"Joe Dirt" is No Heroic Comedy
by Jason Zingale
For the Post
From the people who presented The Waterboy and
Deuce Bigalow: Male Gigolo, comes a new comedy, Joe Dirt.
Saturday Night Live alum David Spade stars as the title character,
Joe Dirt, a poster child for the self-described white-trash aesthetic.

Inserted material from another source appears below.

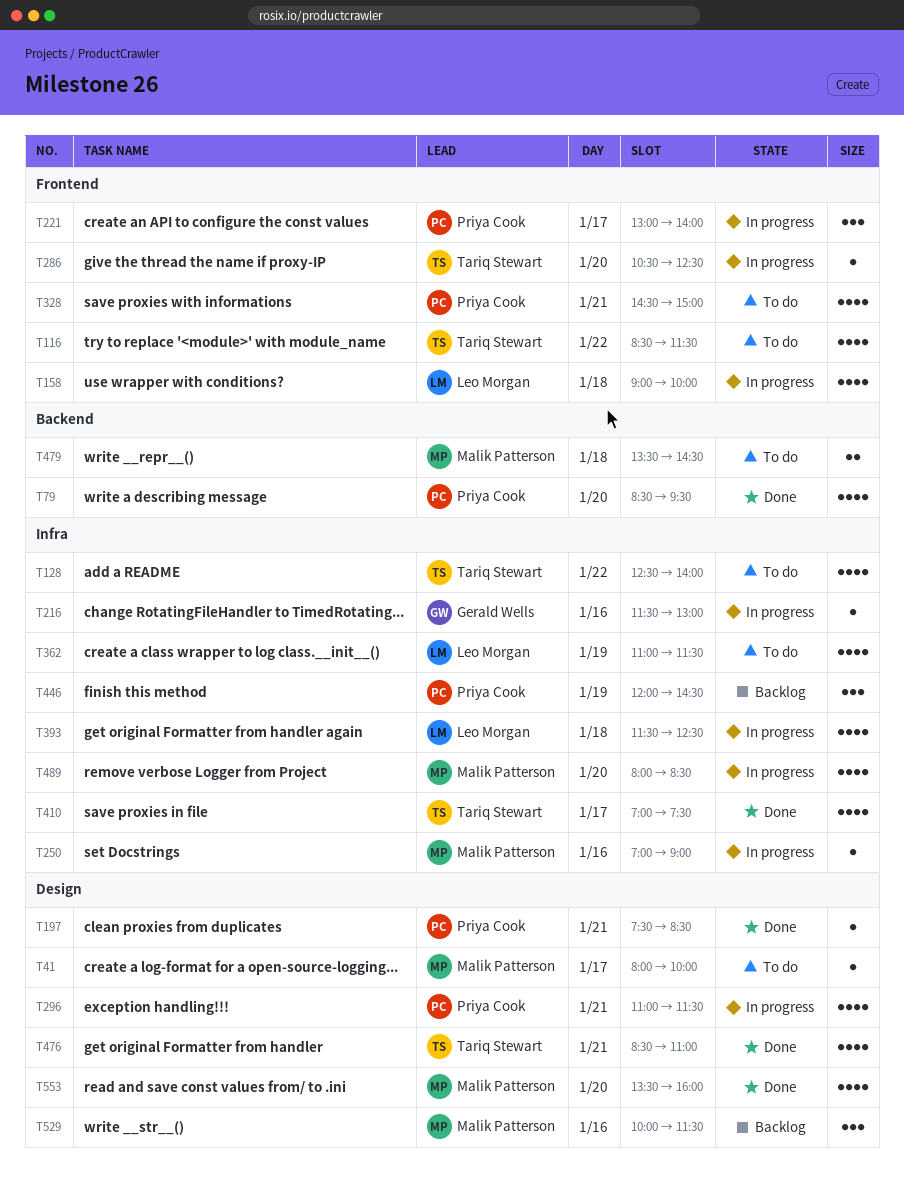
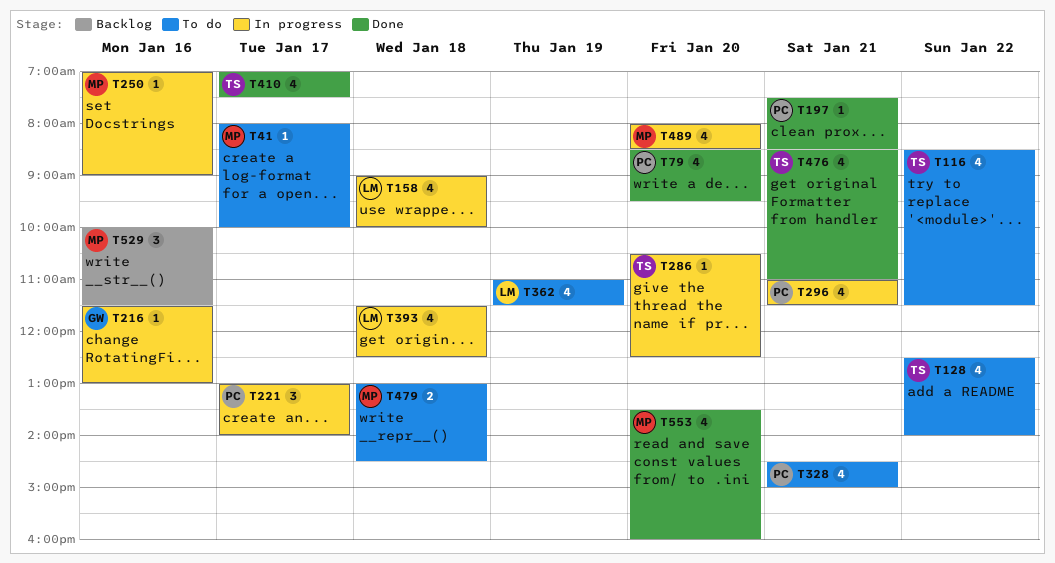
T446: present -> none
T479, begins: 13:30 -> 13:00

Sporting a mullet, driving a beat-up muscle car and listening to
the likes of AC/DC, Def Leppard and Van Halen, Joe's saga is told in a
series of flashbacks via a radio interview with popular DJ Zander Kelly
(Dennis Miller).
It seems Joe's been trying to track down the parents who abandoned
him at the Grand Canyon when he was eight years old. Since then, he's
led a lonely life, his only friend being a sweet country girl named Brandy
(Brittany Daniel). Desperately needing closure of his abandonment
issues, Joe embarks on a cross-country odyssey, encountering misadventures
by just about everyone he meets, except a Native American named Kicking
Wing (Adam Beach) and a Mafiosi in the witness protection program, Clem
(Christopher Walken). Soon, Zander and the world are enthralled as Joe
talks about the years-long adventures to find his parents.
Although the film has a relatively weak plot, it builds a pretty
good character around Spade, something unusual in other SNL spin-offs.

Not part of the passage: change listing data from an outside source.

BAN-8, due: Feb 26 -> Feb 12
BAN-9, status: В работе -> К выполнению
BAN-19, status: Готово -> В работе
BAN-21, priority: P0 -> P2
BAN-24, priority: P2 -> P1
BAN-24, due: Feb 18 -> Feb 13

Viewing the story as more of a tragedy, Spade is able to turn it into
a much more sympathetic movie by the end, maturing over such jokes as
helping a dog free his frozen testicles from a front porch.
Another plus of the film is its supporting characters, like Walken's
Clem, as well as Kid Rock's surprisingly good cameo. Walken, who probably
seems psychotic when he's brushing his teeth, turns up as a buddy of Joe's,
giving a performance almost as bizarre as the tap dancing act he does
in the new video for Fatboy Slim's Weapon of Choice. Kid Rock,
on the other hand, plays his white-trash character to a T, looking quite
comfortable on-screen and actually acting well.

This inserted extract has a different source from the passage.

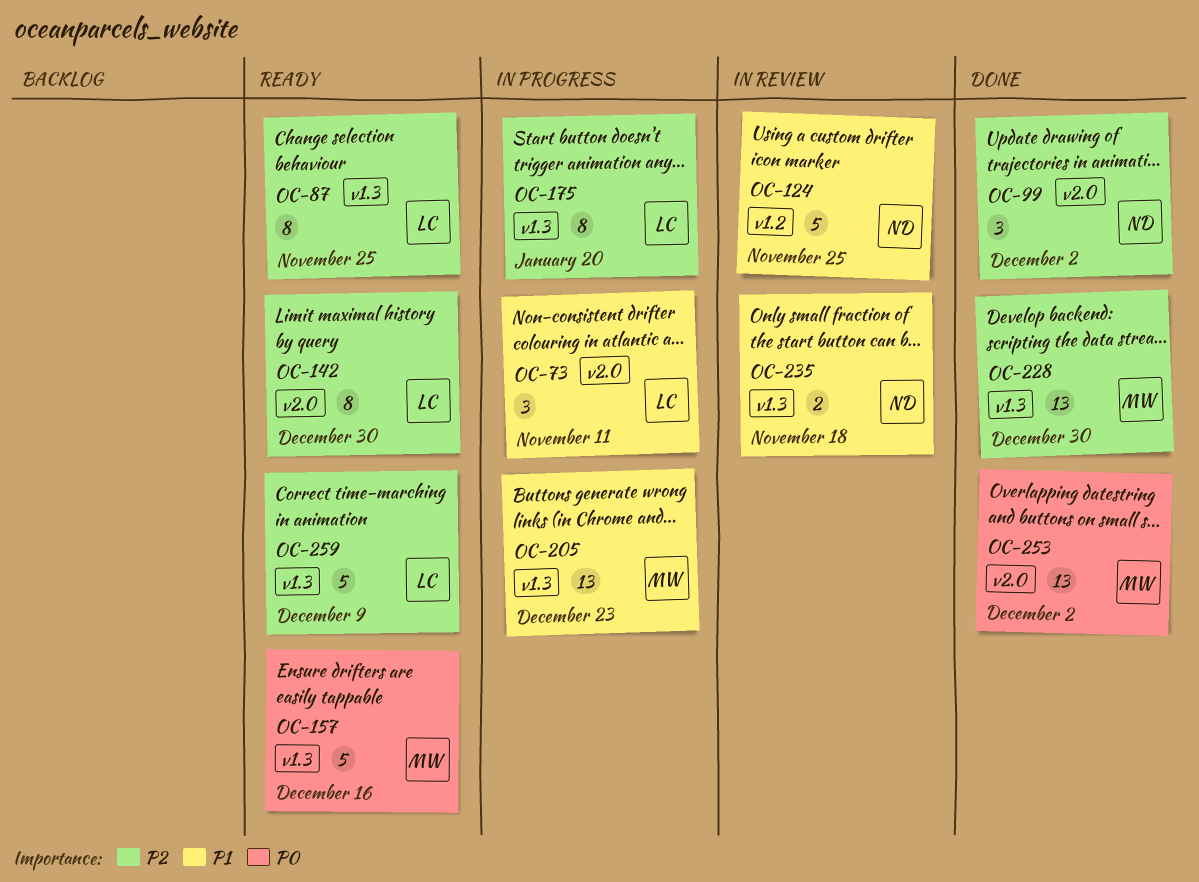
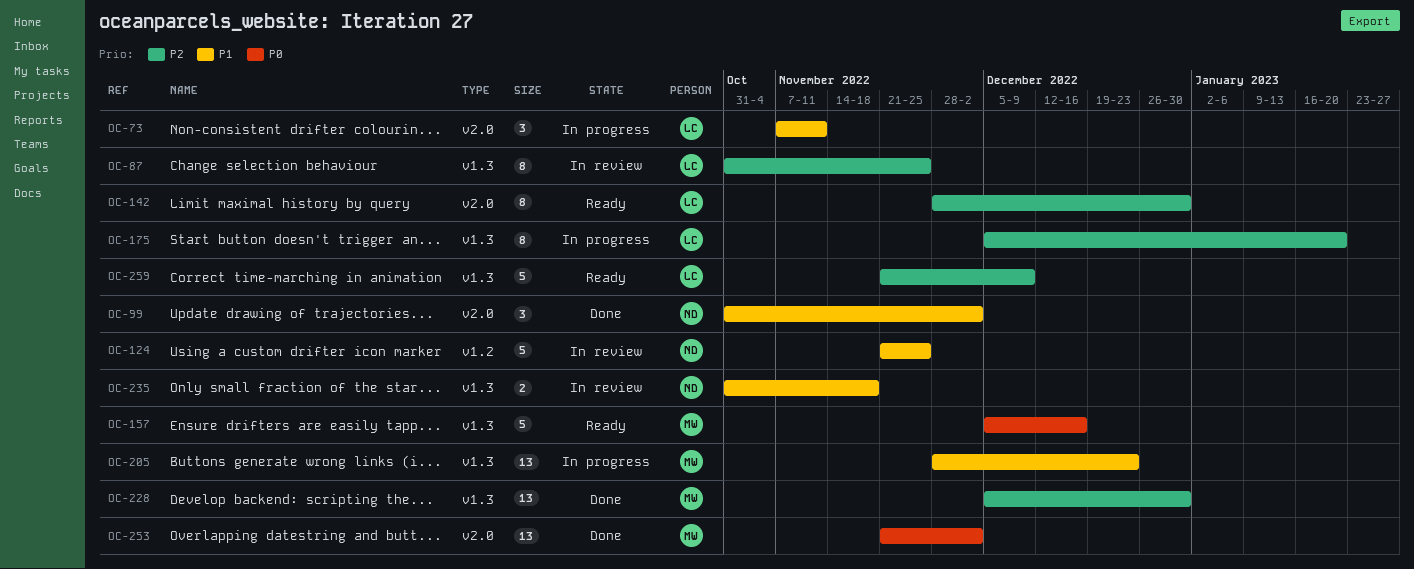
OC-87, status: Ready -> In review
OC-99, priority: P2 -> P1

The biggest gap with the film is the longing for Spade to verbally
tear up his opponents as he does on Just Shoot Me or as he did
in his partnership with Chris Farley. It doesn't happen in Joe Dirt, meaning
very little genuinely funny stuff happens.
Overall, Joe Dirt rounds up a weak plot. It then is served
to the 10- to 17-year-old male crowd. Although a probable waste of time
for anyone else, it is still a hauntingly curious movie to just go and
see. If you have only four bucks to spend the whole weekend, wait for
it to come out on video and split the cost with a friend.